- **What is needed**
Can you reproduce, word for word, the lines that begin with the very first one and end with the line containing "от 13 июля 2015 г. N 218-ФЗ).", including both?

- **The data**
··········
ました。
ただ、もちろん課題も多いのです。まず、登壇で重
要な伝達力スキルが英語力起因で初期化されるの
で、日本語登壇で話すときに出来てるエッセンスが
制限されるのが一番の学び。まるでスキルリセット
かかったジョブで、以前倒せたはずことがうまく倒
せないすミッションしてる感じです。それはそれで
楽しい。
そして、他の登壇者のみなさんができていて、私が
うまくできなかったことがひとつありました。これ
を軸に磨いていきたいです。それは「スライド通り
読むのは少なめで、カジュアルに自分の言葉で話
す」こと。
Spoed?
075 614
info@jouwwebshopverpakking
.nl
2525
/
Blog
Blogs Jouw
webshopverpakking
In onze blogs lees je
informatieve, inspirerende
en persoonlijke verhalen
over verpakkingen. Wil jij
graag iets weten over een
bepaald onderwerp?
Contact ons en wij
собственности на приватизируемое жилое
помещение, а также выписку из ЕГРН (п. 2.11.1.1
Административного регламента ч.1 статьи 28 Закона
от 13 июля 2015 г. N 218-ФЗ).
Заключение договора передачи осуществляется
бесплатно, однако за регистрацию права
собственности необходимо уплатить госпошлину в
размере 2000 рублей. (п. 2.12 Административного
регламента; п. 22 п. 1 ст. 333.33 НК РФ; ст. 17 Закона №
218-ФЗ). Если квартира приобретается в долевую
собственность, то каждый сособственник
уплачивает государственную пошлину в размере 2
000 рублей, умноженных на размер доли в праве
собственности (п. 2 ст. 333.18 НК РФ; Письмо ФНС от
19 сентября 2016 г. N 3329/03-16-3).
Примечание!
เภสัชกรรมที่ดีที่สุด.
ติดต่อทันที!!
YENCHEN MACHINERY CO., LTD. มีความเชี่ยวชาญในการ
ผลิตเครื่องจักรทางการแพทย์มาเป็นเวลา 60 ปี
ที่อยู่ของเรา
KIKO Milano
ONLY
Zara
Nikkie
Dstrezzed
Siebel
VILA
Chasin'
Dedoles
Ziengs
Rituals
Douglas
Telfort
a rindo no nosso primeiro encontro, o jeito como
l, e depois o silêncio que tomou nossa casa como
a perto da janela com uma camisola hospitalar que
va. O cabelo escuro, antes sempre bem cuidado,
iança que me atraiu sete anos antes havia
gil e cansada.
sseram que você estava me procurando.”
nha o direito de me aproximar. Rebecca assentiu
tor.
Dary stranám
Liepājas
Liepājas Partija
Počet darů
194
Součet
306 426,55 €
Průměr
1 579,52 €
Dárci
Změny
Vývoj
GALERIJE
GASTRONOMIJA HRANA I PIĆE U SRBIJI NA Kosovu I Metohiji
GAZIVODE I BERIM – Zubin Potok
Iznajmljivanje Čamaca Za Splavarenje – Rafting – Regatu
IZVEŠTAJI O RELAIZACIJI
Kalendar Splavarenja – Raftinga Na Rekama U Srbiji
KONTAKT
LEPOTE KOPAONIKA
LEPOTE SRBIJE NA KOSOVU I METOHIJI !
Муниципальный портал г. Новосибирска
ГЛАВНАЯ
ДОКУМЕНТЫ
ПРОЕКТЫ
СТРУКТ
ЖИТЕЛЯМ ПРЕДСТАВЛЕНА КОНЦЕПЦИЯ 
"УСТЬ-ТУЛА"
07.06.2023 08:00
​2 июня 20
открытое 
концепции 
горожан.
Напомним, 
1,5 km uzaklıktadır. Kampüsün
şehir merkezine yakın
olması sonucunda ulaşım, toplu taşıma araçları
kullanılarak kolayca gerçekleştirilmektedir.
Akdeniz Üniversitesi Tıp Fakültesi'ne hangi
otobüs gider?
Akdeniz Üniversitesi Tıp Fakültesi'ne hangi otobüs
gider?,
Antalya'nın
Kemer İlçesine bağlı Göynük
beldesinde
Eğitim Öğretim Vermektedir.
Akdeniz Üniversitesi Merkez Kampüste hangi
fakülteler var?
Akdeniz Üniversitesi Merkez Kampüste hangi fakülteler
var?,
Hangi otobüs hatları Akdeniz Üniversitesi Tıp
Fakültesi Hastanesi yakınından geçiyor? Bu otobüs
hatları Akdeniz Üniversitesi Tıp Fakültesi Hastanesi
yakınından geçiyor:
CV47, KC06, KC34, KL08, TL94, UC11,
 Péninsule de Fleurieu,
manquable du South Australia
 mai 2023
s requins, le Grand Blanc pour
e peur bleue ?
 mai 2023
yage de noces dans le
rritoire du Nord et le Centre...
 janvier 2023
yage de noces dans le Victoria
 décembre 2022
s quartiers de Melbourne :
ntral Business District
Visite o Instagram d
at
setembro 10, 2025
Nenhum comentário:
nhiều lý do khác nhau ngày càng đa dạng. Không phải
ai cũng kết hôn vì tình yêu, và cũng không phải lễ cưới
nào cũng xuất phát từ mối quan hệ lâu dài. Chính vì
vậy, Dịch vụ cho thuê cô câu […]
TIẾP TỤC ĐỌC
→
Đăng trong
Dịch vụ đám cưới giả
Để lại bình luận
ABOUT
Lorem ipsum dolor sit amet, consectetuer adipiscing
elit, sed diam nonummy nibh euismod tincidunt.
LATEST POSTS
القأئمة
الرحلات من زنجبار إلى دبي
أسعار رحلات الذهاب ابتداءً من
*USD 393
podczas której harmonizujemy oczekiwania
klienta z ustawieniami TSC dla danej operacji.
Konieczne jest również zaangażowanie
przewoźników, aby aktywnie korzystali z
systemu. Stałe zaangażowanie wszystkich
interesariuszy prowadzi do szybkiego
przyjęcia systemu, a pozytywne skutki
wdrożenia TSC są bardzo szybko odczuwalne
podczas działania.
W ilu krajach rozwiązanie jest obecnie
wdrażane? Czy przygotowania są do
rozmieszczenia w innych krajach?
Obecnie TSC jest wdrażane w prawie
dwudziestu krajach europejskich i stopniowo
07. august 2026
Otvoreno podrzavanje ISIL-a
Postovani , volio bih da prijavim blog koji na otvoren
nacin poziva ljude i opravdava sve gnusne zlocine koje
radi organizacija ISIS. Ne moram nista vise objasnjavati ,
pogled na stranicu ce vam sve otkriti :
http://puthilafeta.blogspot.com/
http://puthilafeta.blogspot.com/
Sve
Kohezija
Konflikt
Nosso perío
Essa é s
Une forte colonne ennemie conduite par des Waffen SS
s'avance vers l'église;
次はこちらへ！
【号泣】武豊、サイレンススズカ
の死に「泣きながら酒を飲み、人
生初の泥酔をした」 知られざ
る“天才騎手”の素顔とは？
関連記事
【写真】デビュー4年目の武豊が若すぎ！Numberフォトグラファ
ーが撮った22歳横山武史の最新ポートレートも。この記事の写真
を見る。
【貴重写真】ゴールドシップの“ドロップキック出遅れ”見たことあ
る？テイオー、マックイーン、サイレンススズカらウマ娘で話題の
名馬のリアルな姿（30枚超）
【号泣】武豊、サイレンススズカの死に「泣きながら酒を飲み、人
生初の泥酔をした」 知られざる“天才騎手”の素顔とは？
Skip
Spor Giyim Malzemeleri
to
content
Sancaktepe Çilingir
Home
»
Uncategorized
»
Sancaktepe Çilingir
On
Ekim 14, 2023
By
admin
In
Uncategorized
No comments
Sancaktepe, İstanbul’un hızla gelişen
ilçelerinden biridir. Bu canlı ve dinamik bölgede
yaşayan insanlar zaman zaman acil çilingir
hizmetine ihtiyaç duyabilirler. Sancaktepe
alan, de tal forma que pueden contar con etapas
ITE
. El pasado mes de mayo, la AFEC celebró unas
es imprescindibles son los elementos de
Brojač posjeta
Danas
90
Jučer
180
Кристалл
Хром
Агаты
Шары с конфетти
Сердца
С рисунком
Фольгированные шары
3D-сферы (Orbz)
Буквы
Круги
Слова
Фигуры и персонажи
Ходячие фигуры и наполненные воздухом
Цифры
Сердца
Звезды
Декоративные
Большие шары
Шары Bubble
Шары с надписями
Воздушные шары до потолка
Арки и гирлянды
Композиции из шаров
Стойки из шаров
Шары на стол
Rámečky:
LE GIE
··········
- **Answer section**
ました。
ただ、もちろん課題も多いのです。まず、登壇で重
要な伝達力スキルが英語力起因で初期化されるの
で、日本語登壇で話すときに出来てるエッセンスが
制限されるのが一番の学び。まるでスキルリセット
かかったジョブで、以前倒せたはずことがうまく倒
せないすミッションしてる感じです。それはそれで
楽しい。
そして、他の登壇者のみなさんができていて、私が
うまくできなかったことがひとつありました。これ
を軸に磨いていきたいです。それは「スライド通り
読むのは少なめで、カジュアルに自分の言葉で話
す」こと。
Spoed?
075 614
info@jouwwebshopverpakking
.nl
2525
/
Blog
Blogs Jouw
webshopverpakking
In onze blogs lees je
informatieve, inspirerende
en persoonlijke verhalen
over verpakkingen. Wil jij
graag iets weten over een
bepaald onderwerp?
Contact ons en wij
собственности на приватизируемое жилое
помещение, а также выписку из ЕГРН (п. 2.11.1.1
Административного регламента ч.1 статьи 28 Закона
от 13 июля 2015 г. N 218-ФЗ).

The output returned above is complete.